Friday, April 16, 2021

Former Gov. Bickett Pleads on Behalf of Negro, April 16, 1921

Bickett Pleads on Behalf of Negro

Hampton, Va., April 16—Thomas W. Bickett, former governor of North Carolina, declared Friday at the 53rd anniversary celebration of Hampton Institute that “the negro is entitled to equal and exact justice before the law and the white man must accord him that justice or be false to all those traditions that have made the Anglo-Saxon race the glory of the world.”

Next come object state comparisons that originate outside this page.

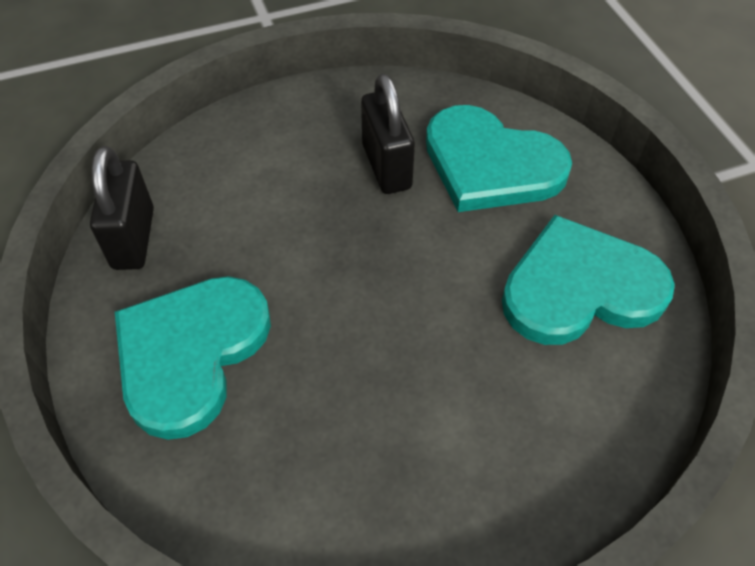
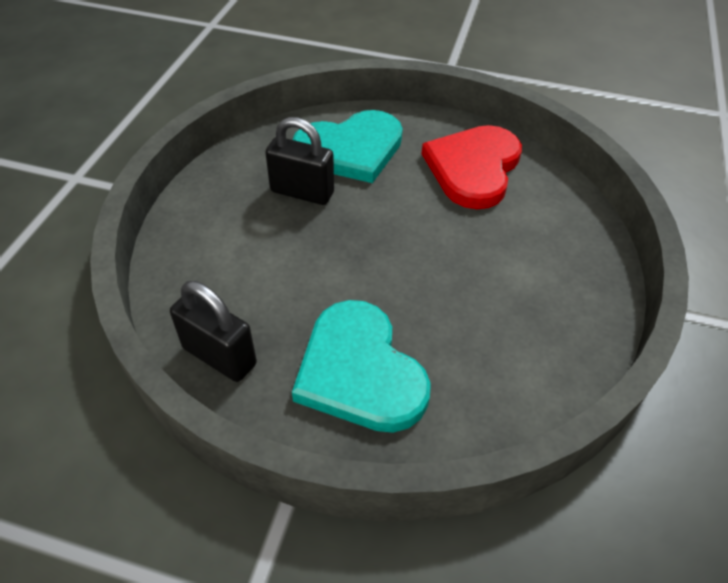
camera: 55 degrees left, 5 degrees down
turquoise heart [502,215,675,345] -> red heart [421,125,522,209]

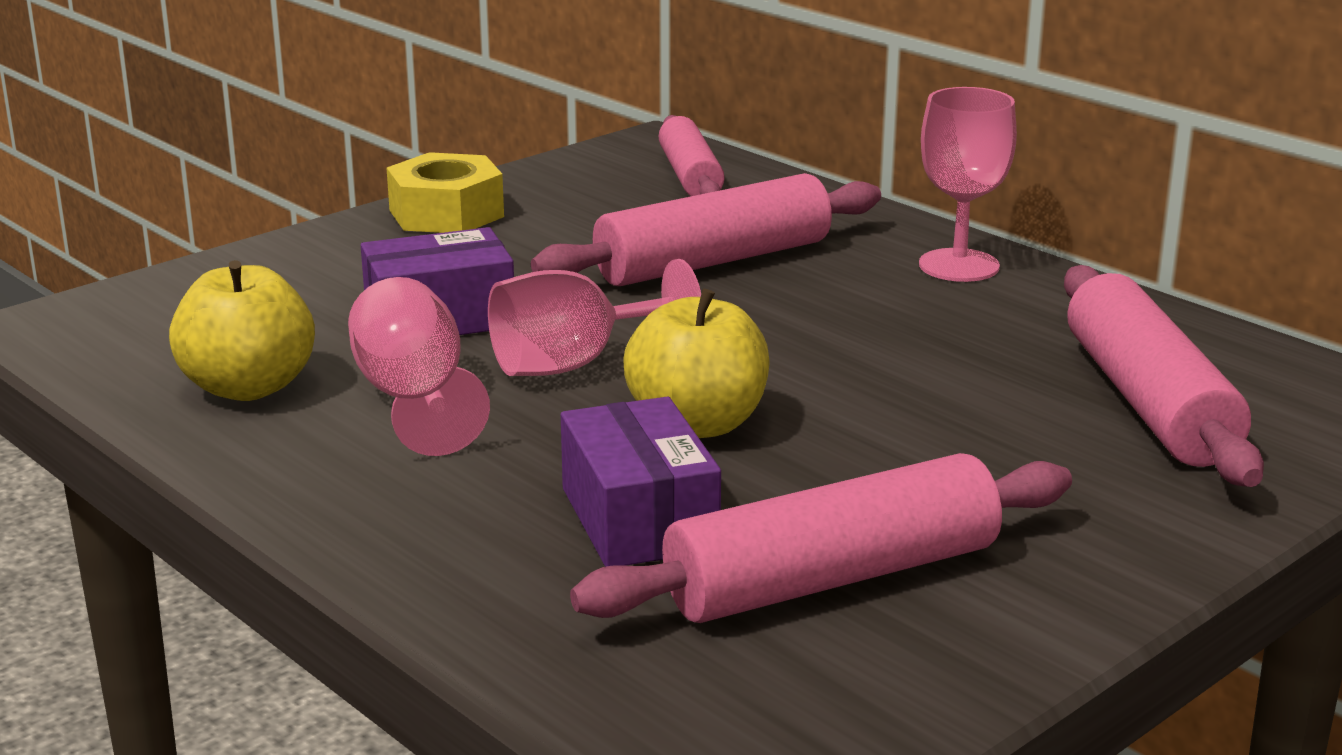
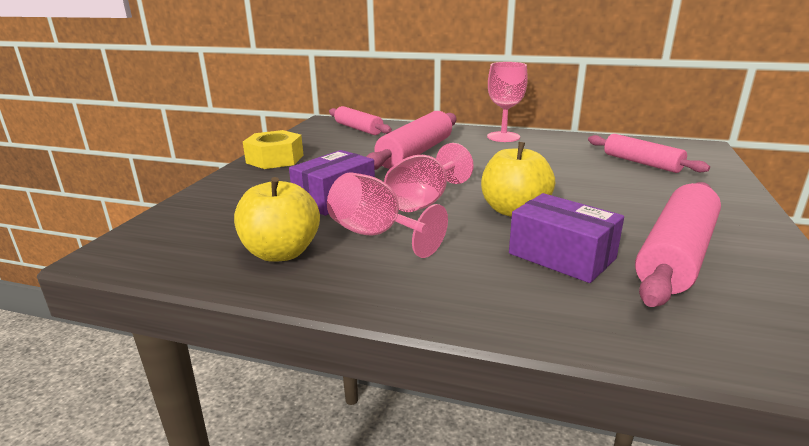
camera: 30 degrees left, 0 degrees up
pink rolling pin [1064,265,1264,487] -> pink rolling pin [588,134,710,173], size x0.66

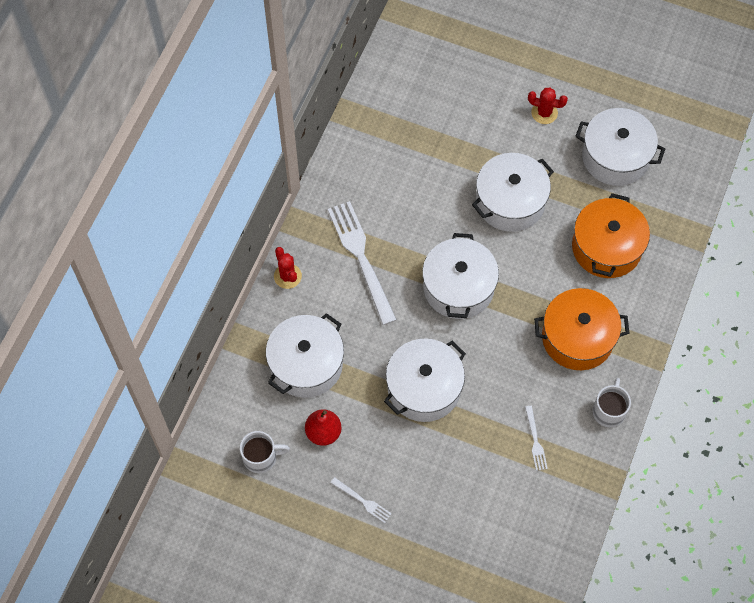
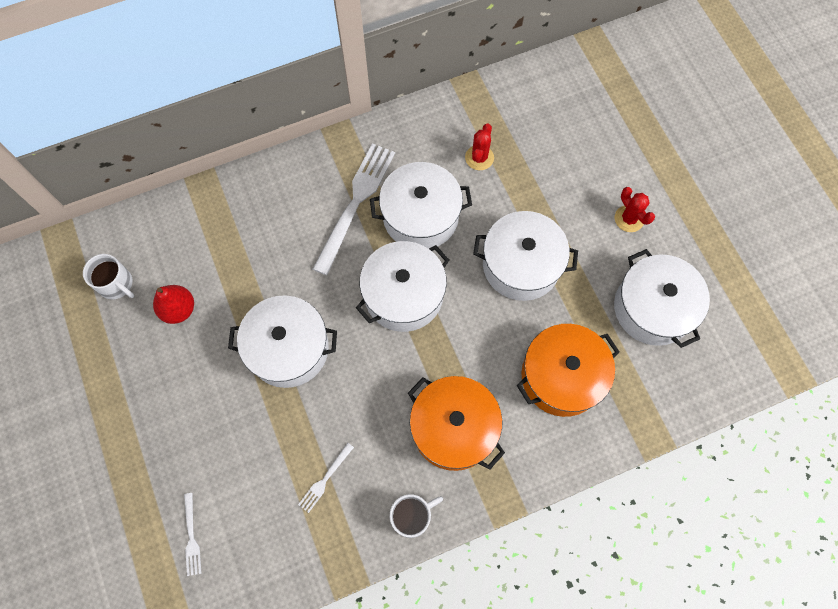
camera: 45 degrees right, 5 degrees up
white pot [266,313,344,398] -> white pot moved to [370,162,472,249]
red cactus [274,247,302,289] -> red cactus moved to [465,124,494,170]
white fork [331,477,392,523] -> white fork moved to [184,493,202,576]

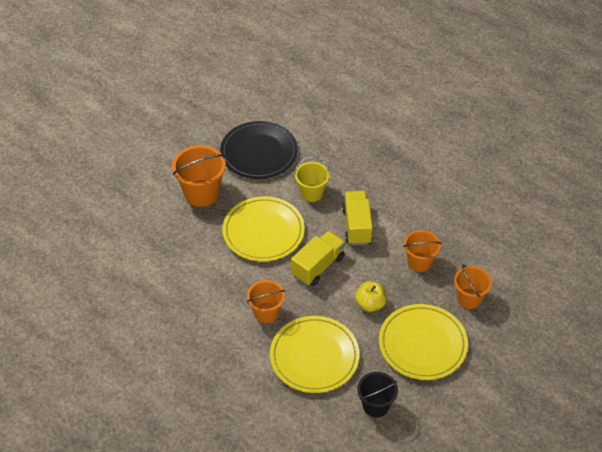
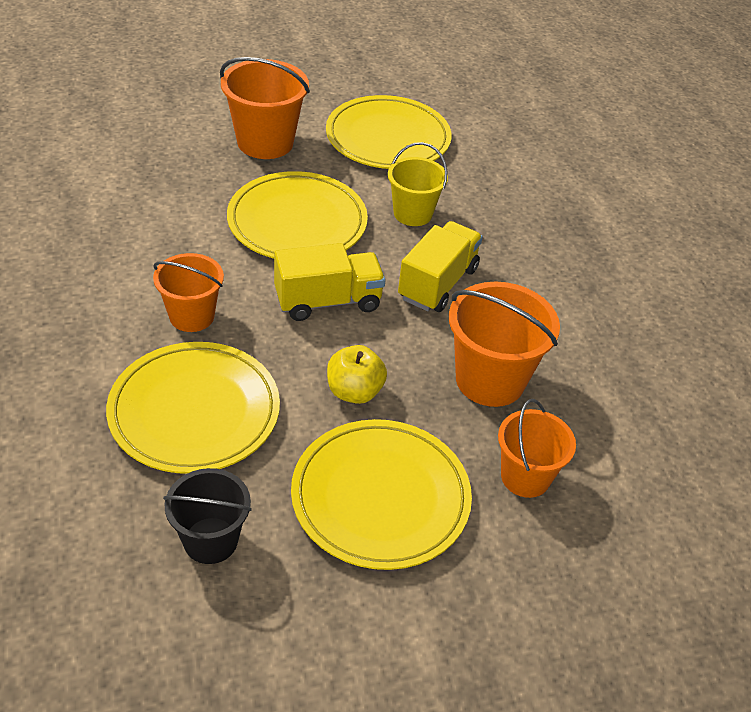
camera: 30 degrees right, 5 degrees down
black plate [220,121,298,179] -> yellow plate [326,95,452,169]
orange bucket [403,230,441,272] -> orange bucket [449,282,560,407], size x1.53

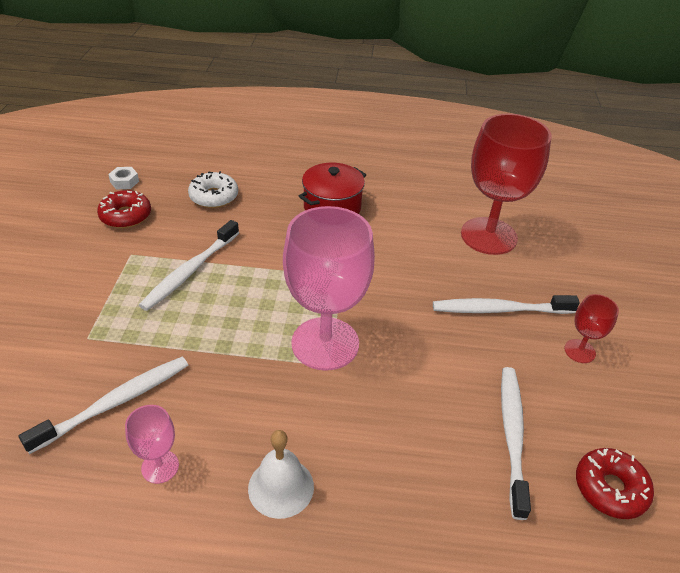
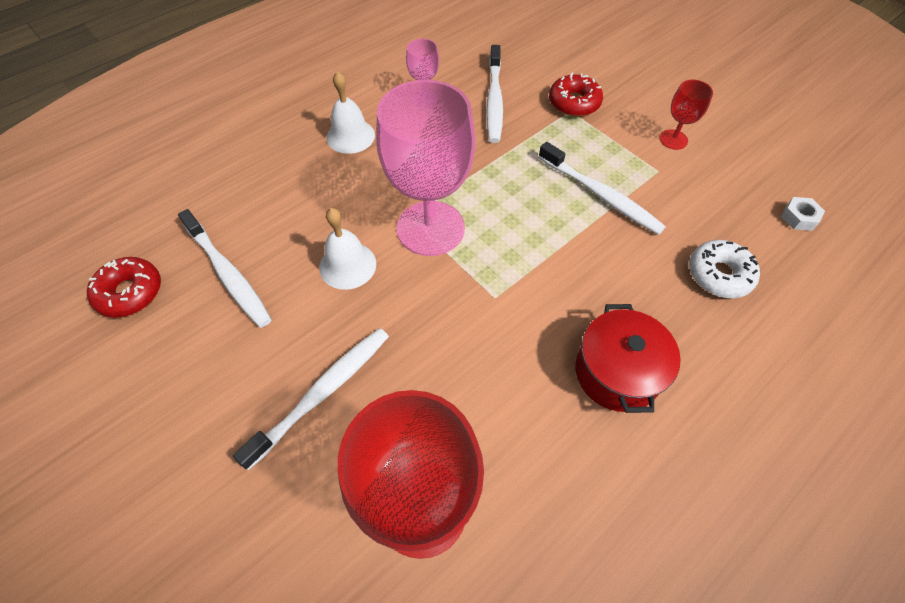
camera: 135 degrees right, 15 degrees up
red donut [97,190,151,228] -> red donut moved to [549,73,603,117]
white toothbrush [139,220,239,311] -> white toothbrush turned 150 degrees clockwise [539,142,666,235]
red goblet [564,294,619,363] -> red goblet moved to [660,80,713,150]
none -> white bell [319,208,376,290]

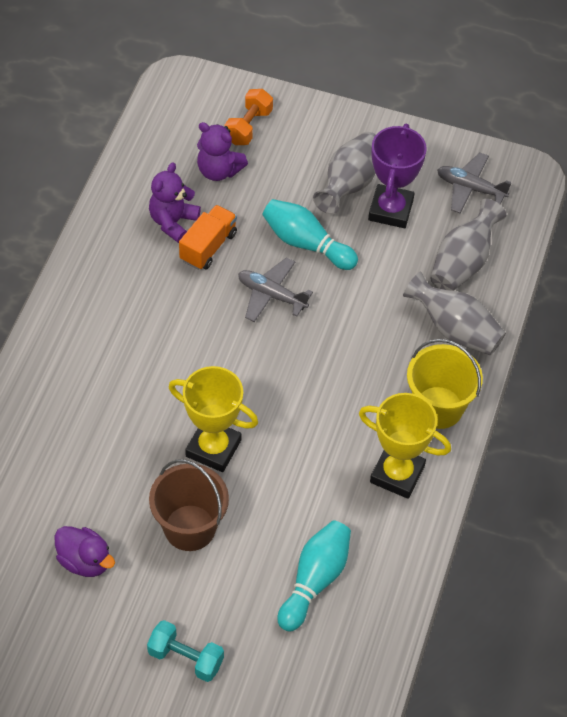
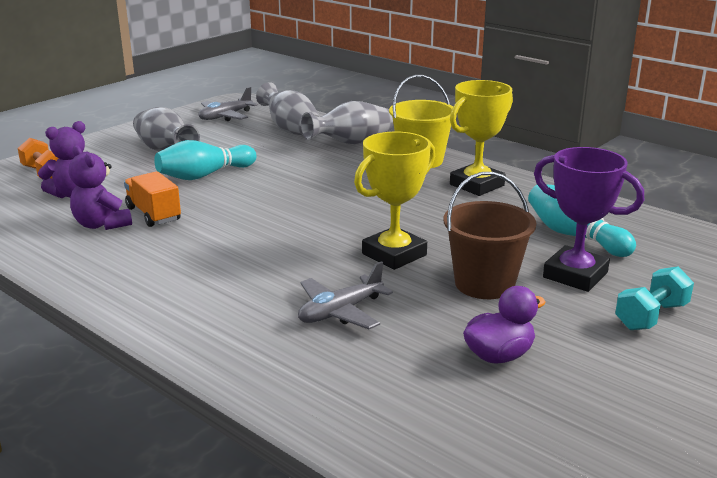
camera: 65 degrees left, 30 degrees down
grey plane [238,257,313,322] -> grey plane moved to [298,261,393,329]
purple trophy [368,124,427,228] -> purple trophy moved to [534,147,644,292]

The former governor referred to Hampton Institute as a foundation and shrine “from which are constantly flowing streams that make waste places glad and attract pilgrims who come to Hampton for a new birth of courage, faith and love. The Ku Klux Klan believe in the whisper,” he said, “and that it why I rose up and hit it in North Carolina with all my might. The one safe path for the negro to follow is the path that leads straight to the door of the white man’s conscience.”

Dr. Talcott Williams of New York spoke on economic independence through industry and pointed out the important economic independence which is to be won through peace and harmony between the two races.

Front page of The Charlotte News, Saturday, April 16, 1921. The photo of Thomas W. Bickett is from the Library of Congress. Bickett would die the end of 1921 on December 28th.